- WHAT NEEDS TO BE DONE: Turn every line of text in the records into a JSON list of strings, one string per line, skipping blank lines. Leave the pictures out.

Start of STUDY MATERIAL

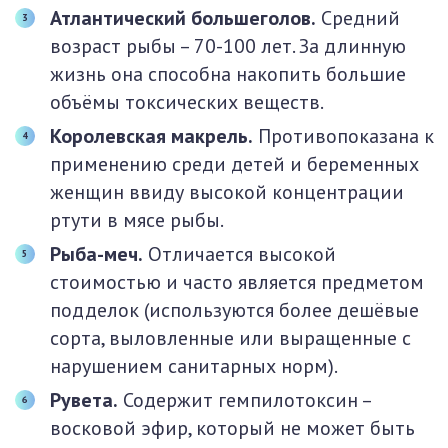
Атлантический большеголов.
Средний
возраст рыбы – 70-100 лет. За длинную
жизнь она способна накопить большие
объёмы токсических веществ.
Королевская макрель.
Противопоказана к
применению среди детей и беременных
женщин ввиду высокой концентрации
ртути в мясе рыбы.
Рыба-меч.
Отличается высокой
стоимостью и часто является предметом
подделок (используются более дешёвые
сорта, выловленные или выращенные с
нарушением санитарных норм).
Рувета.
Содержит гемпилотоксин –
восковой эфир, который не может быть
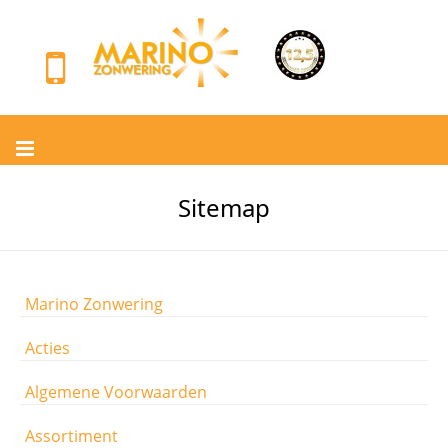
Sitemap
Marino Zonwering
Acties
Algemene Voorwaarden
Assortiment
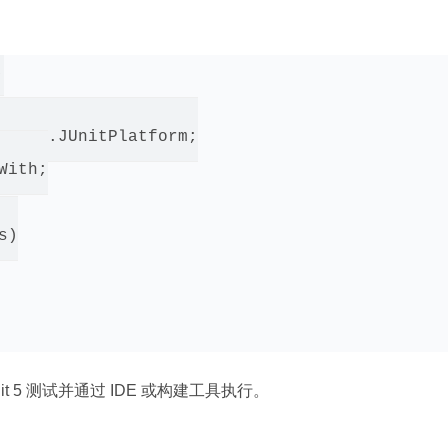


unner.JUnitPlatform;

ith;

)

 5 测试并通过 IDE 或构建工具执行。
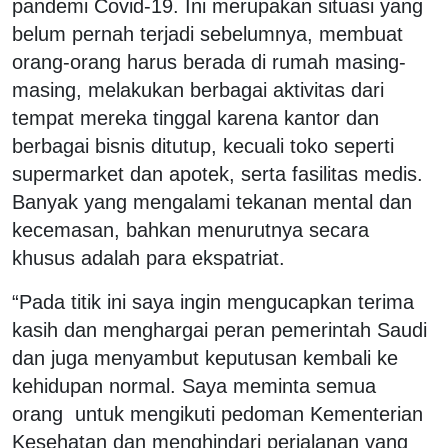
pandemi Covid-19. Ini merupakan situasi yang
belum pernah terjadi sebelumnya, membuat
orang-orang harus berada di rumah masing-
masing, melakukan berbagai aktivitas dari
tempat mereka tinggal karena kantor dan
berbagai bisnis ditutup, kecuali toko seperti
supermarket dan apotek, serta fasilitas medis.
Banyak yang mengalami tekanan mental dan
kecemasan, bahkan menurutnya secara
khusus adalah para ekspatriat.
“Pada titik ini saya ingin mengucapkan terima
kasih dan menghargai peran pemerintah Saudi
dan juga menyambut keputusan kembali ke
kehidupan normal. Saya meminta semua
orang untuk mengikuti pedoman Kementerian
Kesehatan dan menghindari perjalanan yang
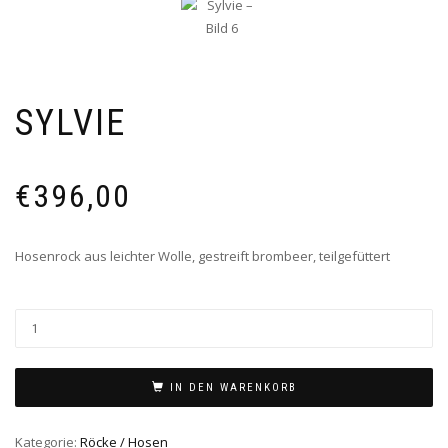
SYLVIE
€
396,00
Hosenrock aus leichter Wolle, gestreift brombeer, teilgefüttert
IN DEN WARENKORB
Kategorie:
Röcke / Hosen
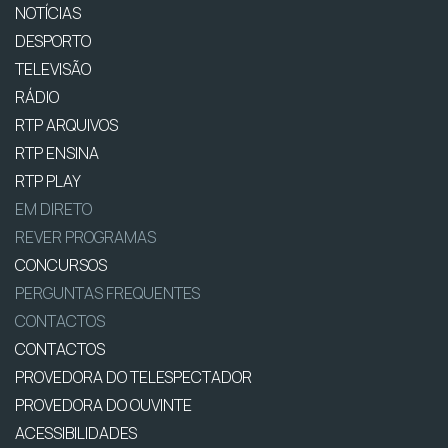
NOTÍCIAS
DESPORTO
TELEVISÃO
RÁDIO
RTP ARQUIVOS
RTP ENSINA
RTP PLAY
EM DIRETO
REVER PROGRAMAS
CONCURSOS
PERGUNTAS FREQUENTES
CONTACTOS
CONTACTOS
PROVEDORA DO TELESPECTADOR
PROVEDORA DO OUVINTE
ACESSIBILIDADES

End of STUDY MATERIAL

- RESULT BELOW:
[
  "Атлантический большеголов.",
  "Средний",
  "возраст рыбы – 70-100 лет. За длинную",
  "жизнь она способна накопить большие",
  "объёмы токсических веществ.",
  "Королевская макрель.",
  "Противопоказана к",
  "применению среди детей и беременных",
  "женщин ввиду высокой концентрации",
  "ртути в мясе рыбы.",
  "Рыба-меч.",
  "Отличается высокой",
  "стоимостью и часто является предметом",
  "подделок (используются более дешёвые",
  "сорта, выловленные или выращенные с",
  "нарушением санитарных норм).",
  "Рувета.",
  "Содержит гемпилотоксин –",
  "восковой эфир, который не может быть",
  "Sitemap",
  "Marino Zonwering",
  "Acties",
  "Algemene Voorwaarden",
  "Assortiment",
  "unner.JUnitPlatform;",
  "ith;",
  ")",
  " 5 测试并通过 IDE 或构建工具执行。",
  "pandemi Covid-19. Ini merupakan situasi yang",
  "belum pernah terjadi sebelumnya, membuat",
  "orang-orang harus berada di rumah masing-",
  "masing, melakukan berbagai aktivitas dari",
  "tempat mereka tinggal karena kantor dan",
  "berbagai bisnis ditutup, kecuali toko seperti",
  "supermarket dan apotek, serta fasilitas medis.",
  "Banyak yang mengalami tekanan mental dan",
  "kecemasan, bahkan menurutnya secara",
  "khusus adalah para ekspatriat.",
  "“Pada titik ini saya ingin mengucapkan terima",
  "kasih dan menghargai peran pemerintah Saudi",
  "dan juga menyambut keputusan kembali ke",
  "kehidupan normal. Saya meminta semua",
  "orang untuk mengikuti pedoman Kementerian",
  "Kesehatan dan menghindari perjalanan yang",
  "SYLVIE",
  "€",
  "396,00",
  "Hosenrock aus leichter Wolle, gestreift brombeer, teilgefüttert",
  "IN DEN WARENKORB",
  "Kategorie:",
  "Röcke / Hosen",
  "NOTÍCIAS",
  "DESPORTO",
  "TELEVISÃO",
  "RÁDIO",
  "RTP ARQUIVOS",
  "RTP ENSINA",
  "RTP PLAY",
  "EM DIRETO",
  "REVER PROGRAMAS",
  "CONCURSOS",
  "PERGUNTAS FREQUENTES",
  "CONTACTOS",
  "CONTACTOS",
  "PROVEDORA DO TELESPECTADOR",
  "PROVEDORA DO OUVINTE",
  "ACESSIBILIDADES"
]